## WHAT YOU HAVE TO DO
Retype every line of the items below, keeping each word and letter the same.

[Start]

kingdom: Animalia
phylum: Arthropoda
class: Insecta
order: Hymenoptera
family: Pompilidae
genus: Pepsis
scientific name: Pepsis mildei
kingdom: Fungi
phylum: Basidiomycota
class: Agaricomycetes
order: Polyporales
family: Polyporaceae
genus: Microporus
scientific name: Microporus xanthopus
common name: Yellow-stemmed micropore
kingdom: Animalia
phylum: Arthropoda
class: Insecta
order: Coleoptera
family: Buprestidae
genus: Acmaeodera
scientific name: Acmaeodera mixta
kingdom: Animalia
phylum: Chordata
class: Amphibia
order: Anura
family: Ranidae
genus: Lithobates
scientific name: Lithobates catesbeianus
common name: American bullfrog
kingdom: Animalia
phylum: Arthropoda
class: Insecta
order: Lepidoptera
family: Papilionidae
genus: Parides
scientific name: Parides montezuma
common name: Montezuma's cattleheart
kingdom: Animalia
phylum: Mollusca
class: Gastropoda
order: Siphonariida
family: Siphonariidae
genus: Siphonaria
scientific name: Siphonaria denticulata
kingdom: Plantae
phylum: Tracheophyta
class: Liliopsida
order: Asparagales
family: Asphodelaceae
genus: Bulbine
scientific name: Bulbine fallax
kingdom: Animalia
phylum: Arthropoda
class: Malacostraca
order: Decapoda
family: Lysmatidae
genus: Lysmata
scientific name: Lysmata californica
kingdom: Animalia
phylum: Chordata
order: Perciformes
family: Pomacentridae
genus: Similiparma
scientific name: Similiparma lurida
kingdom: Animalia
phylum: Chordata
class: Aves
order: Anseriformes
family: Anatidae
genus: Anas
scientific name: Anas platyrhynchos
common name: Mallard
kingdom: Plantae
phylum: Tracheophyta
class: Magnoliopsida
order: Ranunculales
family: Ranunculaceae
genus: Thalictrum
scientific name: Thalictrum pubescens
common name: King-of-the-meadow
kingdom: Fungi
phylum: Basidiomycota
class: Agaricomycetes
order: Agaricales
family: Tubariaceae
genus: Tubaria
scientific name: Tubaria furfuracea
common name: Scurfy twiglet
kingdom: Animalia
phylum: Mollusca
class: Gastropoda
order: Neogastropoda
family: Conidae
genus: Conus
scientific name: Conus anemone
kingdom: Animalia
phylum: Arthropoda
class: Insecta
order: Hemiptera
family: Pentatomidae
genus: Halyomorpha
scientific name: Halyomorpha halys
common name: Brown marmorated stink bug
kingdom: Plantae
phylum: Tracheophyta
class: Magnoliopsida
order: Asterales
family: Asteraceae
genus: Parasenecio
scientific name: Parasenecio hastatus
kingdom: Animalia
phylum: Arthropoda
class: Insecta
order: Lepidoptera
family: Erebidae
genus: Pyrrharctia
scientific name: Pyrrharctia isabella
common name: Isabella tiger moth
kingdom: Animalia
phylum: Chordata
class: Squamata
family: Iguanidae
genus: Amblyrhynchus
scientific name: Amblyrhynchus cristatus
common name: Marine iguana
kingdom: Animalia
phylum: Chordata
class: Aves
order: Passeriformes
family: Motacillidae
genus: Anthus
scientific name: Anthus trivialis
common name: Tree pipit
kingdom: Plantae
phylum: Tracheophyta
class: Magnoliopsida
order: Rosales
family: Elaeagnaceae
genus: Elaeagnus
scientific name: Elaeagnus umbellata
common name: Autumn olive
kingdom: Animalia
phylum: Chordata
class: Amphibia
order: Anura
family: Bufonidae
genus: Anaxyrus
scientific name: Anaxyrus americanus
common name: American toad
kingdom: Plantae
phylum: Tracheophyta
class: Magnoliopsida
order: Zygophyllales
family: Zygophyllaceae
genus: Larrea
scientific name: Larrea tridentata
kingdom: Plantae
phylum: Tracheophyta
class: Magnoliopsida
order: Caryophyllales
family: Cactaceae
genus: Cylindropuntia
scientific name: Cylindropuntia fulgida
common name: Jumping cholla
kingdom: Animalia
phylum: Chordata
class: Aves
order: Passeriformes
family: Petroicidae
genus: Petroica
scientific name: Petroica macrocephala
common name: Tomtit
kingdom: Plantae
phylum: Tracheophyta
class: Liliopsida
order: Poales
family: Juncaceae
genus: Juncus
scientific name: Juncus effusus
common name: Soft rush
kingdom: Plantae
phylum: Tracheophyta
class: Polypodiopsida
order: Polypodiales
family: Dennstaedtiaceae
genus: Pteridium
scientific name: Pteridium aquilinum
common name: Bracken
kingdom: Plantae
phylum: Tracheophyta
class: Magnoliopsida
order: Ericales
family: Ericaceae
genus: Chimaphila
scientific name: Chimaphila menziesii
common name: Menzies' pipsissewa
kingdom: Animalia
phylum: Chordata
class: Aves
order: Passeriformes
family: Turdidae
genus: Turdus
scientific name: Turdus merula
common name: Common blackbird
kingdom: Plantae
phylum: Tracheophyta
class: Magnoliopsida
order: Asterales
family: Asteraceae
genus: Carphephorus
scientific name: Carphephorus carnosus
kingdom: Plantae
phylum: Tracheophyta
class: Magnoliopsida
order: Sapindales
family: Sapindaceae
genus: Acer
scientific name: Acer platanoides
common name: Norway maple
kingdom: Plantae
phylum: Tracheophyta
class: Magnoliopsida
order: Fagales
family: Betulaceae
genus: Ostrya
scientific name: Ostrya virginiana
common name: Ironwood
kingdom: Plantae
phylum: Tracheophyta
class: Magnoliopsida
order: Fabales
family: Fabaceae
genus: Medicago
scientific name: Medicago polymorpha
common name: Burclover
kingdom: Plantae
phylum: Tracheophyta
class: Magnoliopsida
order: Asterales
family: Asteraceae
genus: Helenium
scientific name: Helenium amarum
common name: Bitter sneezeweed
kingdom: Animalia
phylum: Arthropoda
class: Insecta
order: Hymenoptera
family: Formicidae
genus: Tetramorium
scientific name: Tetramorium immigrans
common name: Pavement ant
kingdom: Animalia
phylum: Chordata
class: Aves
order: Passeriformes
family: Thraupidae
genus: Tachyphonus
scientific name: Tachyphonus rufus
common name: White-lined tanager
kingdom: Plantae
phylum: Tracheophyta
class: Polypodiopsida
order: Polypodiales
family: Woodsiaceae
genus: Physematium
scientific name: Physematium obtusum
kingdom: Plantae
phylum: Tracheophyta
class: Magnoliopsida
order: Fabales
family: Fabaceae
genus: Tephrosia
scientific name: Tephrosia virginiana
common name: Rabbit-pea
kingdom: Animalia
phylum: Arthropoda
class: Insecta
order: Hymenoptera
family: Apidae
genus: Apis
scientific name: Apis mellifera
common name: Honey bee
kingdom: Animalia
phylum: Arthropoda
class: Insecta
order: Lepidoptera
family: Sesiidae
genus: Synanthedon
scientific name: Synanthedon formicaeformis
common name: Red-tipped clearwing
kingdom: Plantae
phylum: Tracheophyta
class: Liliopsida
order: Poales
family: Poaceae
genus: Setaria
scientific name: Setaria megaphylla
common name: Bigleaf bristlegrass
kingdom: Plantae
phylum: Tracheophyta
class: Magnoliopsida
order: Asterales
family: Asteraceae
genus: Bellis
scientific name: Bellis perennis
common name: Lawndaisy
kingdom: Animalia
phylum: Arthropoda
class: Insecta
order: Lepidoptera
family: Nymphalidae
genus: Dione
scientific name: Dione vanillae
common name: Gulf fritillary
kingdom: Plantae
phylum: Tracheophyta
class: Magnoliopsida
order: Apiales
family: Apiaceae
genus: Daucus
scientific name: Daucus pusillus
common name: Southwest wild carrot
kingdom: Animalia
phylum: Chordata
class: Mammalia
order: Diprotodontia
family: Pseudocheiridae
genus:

[End]

## EXERCISE SOLUTION
kingdom: Animalia
phylum: Arthropoda
class: Insecta
order: Hymenoptera
family: Pompilidae
genus: Pepsis
scientific name: Pepsis mildei
kingdom: Fungi
phylum: Basidiomycota
class: Agaricomycetes
order: Polyporales
family: Polyporaceae
genus: Microporus
scientific name: Microporus xanthopus
common name: Yellow-stemmed micropore
kingdom: Animalia
phylum: Arthropoda
class: Insecta
order: Coleoptera
family: Buprestidae
genus: Acmaeodera
scientific name: Acmaeodera mixta
kingdom: Animalia
phylum: Chordata
class: Amphibia
order: Anura
family: Ranidae
genus: Lithobates
scientific name: Lithobates catesbeianus
common name: American bullfrog
kingdom: Animalia
phylum: Arthropoda
class: Insecta
order: Lepidoptera
family: Papilionidae
genus: Parides
scientific name: Parides montezuma
common name: Montezuma's cattleheart
kingdom: Animalia
phylum: Mollusca
class: Gastropoda
order: Siphonariida
family: Siphonariidae
genus: Siphonaria
scientific name: Siphonaria denticulata
kingdom: Plantae
phylum: Tracheophyta
class: Liliopsida
order: Asparagales
family: Asphodelaceae
genus: Bulbine
scientific name: Bulbine fallax
kingdom: Animalia
phylum: Arthropoda
class: Malacostraca
order: Decapoda
family: Lysmatidae
genus: Lysmata
scientific name: Lysmata californica
kingdom: Animalia
phylum: Chordata
order: Perciformes
family: Pomacentridae
genus: Similiparma
scientific name: Similiparma lurida
kingdom: Animalia
phylum: Chordata
class: Aves
order: Anseriformes
family: Anatidae
genus: Anas
scientific name: Anas platyrhynchos
common name: Mallard
kingdom: Plantae
phylum: Tracheophyta
class: Magnoliopsida
order: Ranunculales
family: Ranunculaceae
genus: Thalictrum
scientific name: Thalictrum pubescens
common name: King-of-the-meadow
kingdom: Fungi
phylum: Basidiomycota
class: Agaricomycetes
order: Agaricales
family: Tubariaceae
genus: Tubaria
scientific name: Tubaria furfuracea
common name: Scurfy twiglet
kingdom: Animalia
phylum: Mollusca
class: Gastropoda
order: Neogastropoda
family: Conidae
genus: Conus
scientific name: Conus anemone
kingdom: Animalia
phylum: Arthropoda
class: Insecta
order: Hemiptera
family: Pentatomidae
genus: Halyomorpha
scientific name: Halyomorpha halys
common name: Brown marmorated stink bug
kingdom: Plantae
phylum: Tracheophyta
class: Magnoliopsida
order: Asterales
family: Asteraceae
genus: Parasenecio
scientific name: Parasenecio hastatus
kingdom: Animalia
phylum: Arthropoda
class: Insecta
order: Lepidoptera
family: Erebidae
genus: Pyrrharctia
scientific name: Pyrrharctia isabella
common name: Isabella tiger moth
kingdom: Animalia
phylum: Chordata
class: Squamata
family: Iguanidae
genus: Amblyrhynchus
scientific name: Amblyrhynchus cristatus
common name: Marine iguana
kingdom: Animalia
phylum: Chordata
class: Aves
order: Passeriformes
family: Motacillidae
genus: Anthus
scientific name: Anthus trivialis
common name: Tree pipit
kingdom: Plantae
phylum: Tracheophyta
class: Magnoliopsida
order: Rosales
family: Elaeagnaceae
genus: Elaeagnus
scientific name: Elaeagnus umbellata
common name: Autumn olive
kingdom: Animalia
phylum: Chordata
class: Amphibia
order: Anura
family: Bufonidae
genus: Anaxyrus
scientific name: Anaxyrus americanus
common name: American toad
kingdom: Plantae
phylum: Tracheophyta
class: Magnoliopsida
order: Zygophyllales
family: Zygophyllaceae
genus: Larrea
scientific name: Larrea tridentata
kingdom: Plantae
phylum: Tracheophyta
class: Magnoliopsida
order: Caryophyllales
family: Cactaceae
genus: Cylindropuntia
scientific name: Cylindropuntia fulgida
common name: Jumping cholla
kingdom: Animalia
phylum: Chordata
class: Aves
order: Passeriformes
family: Petroicidae
genus: Petroica
scientific name: Petroica macrocephala
common name: Tomtit
kingdom: Plantae
phylum: Tracheophyta
class: Liliopsida
order: Poales
family: Juncaceae
genus: Juncus
scientific name: Juncus effusus
common name: Soft rush
kingdom: Plantae
phylum: Tracheophyta
class: Polypodiopsida
order: Polypodiales
family: Dennstaedtiaceae
genus: Pteridium
scientific name: Pteridium aquilinum
common name: Bracken
kingdom: Plantae
phylum: Tracheophyta
class: Magnoliopsida
order: Ericales
family: Ericaceae
genus: Chimaphila
scientific name: Chimaphila menziesii
common name: Menzies' pipsissewa
kingdom: Animalia
phylum: Chordata
class: Aves
order: Passeriformes
family: Turdidae
genus: Turdus
scientific name: Turdus merula
common name: Common blackbird
kingdom: Plantae
phylum: Tracheophyta
class: Magnoliopsida
order: Asterales
family: Asteraceae
genus: Carphephorus
scientific name: Carphephorus carnosus
kingdom: Plantae
phylum: Tracheophyta
class: Magnoliopsida
order: Sapindales
family: Sapindaceae
genus: Acer
scientific name: Acer platanoides
common name: Norway maple
kingdom: Plantae
phylum: Tracheophyta
class: Magnoliopsida
order: Fagales
family: Betulaceae
genus: Ostrya
scientific name: Ostrya virginiana
common name: Ironwood
kingdom: Plantae
phylum: Tracheophyta
class: Magnoliopsida
order: Fabales
family: Fabaceae
genus: Medicago
scientific name: Medicago polymorpha
common name: Burclover
kingdom: Plantae
phylum: Tracheophyta
class: Magnoliopsida
order: Asterales
family: Asteraceae
genus: Helenium
scientific name: Helenium amarum
common name: Bitter sneezeweed
kingdom: Animalia
phylum: Arthropoda
class: Insecta
order: Hymenoptera
family: Formicidae
genus: Tetramorium
scientific name: Tetramorium immigrans
common name: Pavement ant
kingdom: Animalia
phylum: Chordata
class: Aves
order: Passeriformes
family: Thraupidae
genus: Tachyphonus
scientific name: Tachyphonus rufus
common name: White-lined tanager
kingdom: Plantae
phylum: Tracheophyta
class: Polypodiopsida
order: Polypodiales
family: Woodsiaceae
genus: Physematium
scientific name: Physematium obtusum
kingdom: Plantae
phylum: Tracheophyta
class: Magnoliopsida
order: Fabales
family: Fabaceae
genus: Tephrosia
scientific name: Tephrosia virginiana
common name: Rabbit-pea
kingdom: Animalia
phylum: Arthropoda
class: Insecta
order: Hymenoptera
family: Apidae
genus: Apis
scientific name: Apis mellifera
common name: Honey bee
kingdom: Animalia
phylum: Arthropoda
class: Insecta
order: Lepidoptera
family: Sesiidae
genus: Synanthedon
scientific name: Synanthedon formicaeformis
common name: Red-tipped clearwing
kingdom: Plantae
phylum: Tracheophyta
class: Liliopsida
order: Poales
family: Poaceae
genus: Setaria
scientific name: Setaria megaphylla
common name: Bigleaf bristlegrass
kingdom: Plantae
phylum: Tracheophyta
class: Magnoliopsida
order: Asterales
family: Asteraceae
genus: Bellis
scientific name: Bellis perennis
common name: Lawndaisy
kingdom: Animalia
phylum: Arthropoda
class: Insecta
order: Lepidoptera
family: Nymphalidae
genus: Dione
scientific name: Dione vanillae
common name: Gulf fritillary
kingdom: Plantae
phylum: Tracheophyta
class: Magnoliopsida
order: Apiales
family: Apiaceae
genus: Daucus
scientific name: Daucus pusillus
common name: Southwest wild carrot
kingdom: Animalia
phylum: Chordata
class: Mammalia
order: Diprotodontia
family: Pseudocheiridae
genus:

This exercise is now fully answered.